Und die wegen ihrer einschlägigen Arbeitskleidung (dunkle Anzüge, Audio-Knopf im Ohr, verspiegelte Sonnenbrille, entschlossener Gesichtsausdruck) auch außerhalb Hollywoods „Men in Black“ genannten Spezial-Agenten gerieten schwer in Misskredit. In Vorbereitung eines Obama-Trips nach Cartagena hatte sich ein Dutzend Secret Serviceler mit käuflichen Damen eingelassen, diese aber zum Teil nicht den Tarifen gemäß bezahlen wollen. Sicherheitsrisiko - und überhaupt: gegen die Hausordnung!
Paula Reid, Secret Service-Chefin im Büro Miami, einer von 165 Zweigstellen des in Washington beheimaten Dienstes weltweit, übernahm die internen Ermittlungen und zog ihre testosteronal aus dem Ruder gelaufenen Kollegen zur Rechenschaft.

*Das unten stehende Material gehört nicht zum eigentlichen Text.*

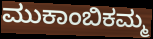
ಮುಕಾಂಬಿಕಮ್ಮ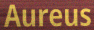
Aureus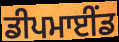
ਡੀਪਮਾਈਂਡ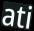
ati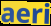
aeri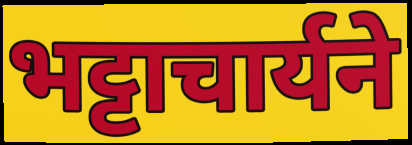
भट्टाचार्यनेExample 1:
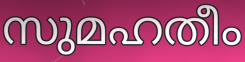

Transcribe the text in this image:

സുമഹതീം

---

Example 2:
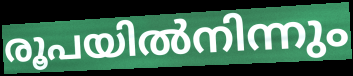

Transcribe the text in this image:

രൂപയിൽനിന്നും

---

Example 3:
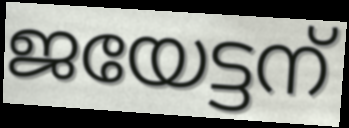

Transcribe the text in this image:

ജയേട്ടന്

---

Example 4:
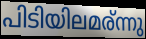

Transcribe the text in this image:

പിടിയിലമര്ന്നു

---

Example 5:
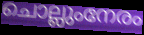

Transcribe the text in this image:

ചൊല്ലുംനേരം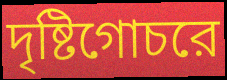
দৃষ্টিগোচরে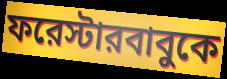
ফরেস্টারবাবুকে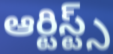
ఆర్టిస్ట్స్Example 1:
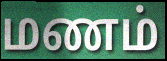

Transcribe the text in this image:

மணம்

Nach wochenlangem Mediengewitter, Verschärfungen der Verhaltensmaßregeln (zehn Stunden vor Dienstbeginn kein Alkohol...) und peinlichen Anhörungen im Kongress nahmen mehrere Agenten und deren Vorgesetzte ihren Hut.
Secret Service muss sich ändern - weniger Macho-Attitüde, mehr Grips
Auch Mark Sullivan, langjähriger Chef des Secret Service, schied aus. Nicht ohne bis zum Schluss zu betonen, dass Kolumbien ein Ausreißer gewesen sei, der nicht auf ein generelles Problem im Secret Service schließen lasse, in dem Beruf gerne mit Berufung gleichsetzt wird und Agenten mental darauf eingestellt sind, im Falle eines Falles als lebende Schutzschilde für Obama & Co. zu fungieren. Parlamentarier wie die Demokratin Carolyn Maloney hielten dagegen: „Wäre eine Frau an der Spitze gewesen, wäre Cartagena nie passiert.“
Obamas Entscheidung für Pierson, die einst Präsident George H.W. Bush beschützte und seit fünf Jahren als Personalchefin und Geschäftführerin die ranghöchste Frau im Dienst ist, wird in Washington als Signal verstanden: Die Kultur des Secret Service muss sich ändern - weniger Macho-Attitüde, mehr Grips.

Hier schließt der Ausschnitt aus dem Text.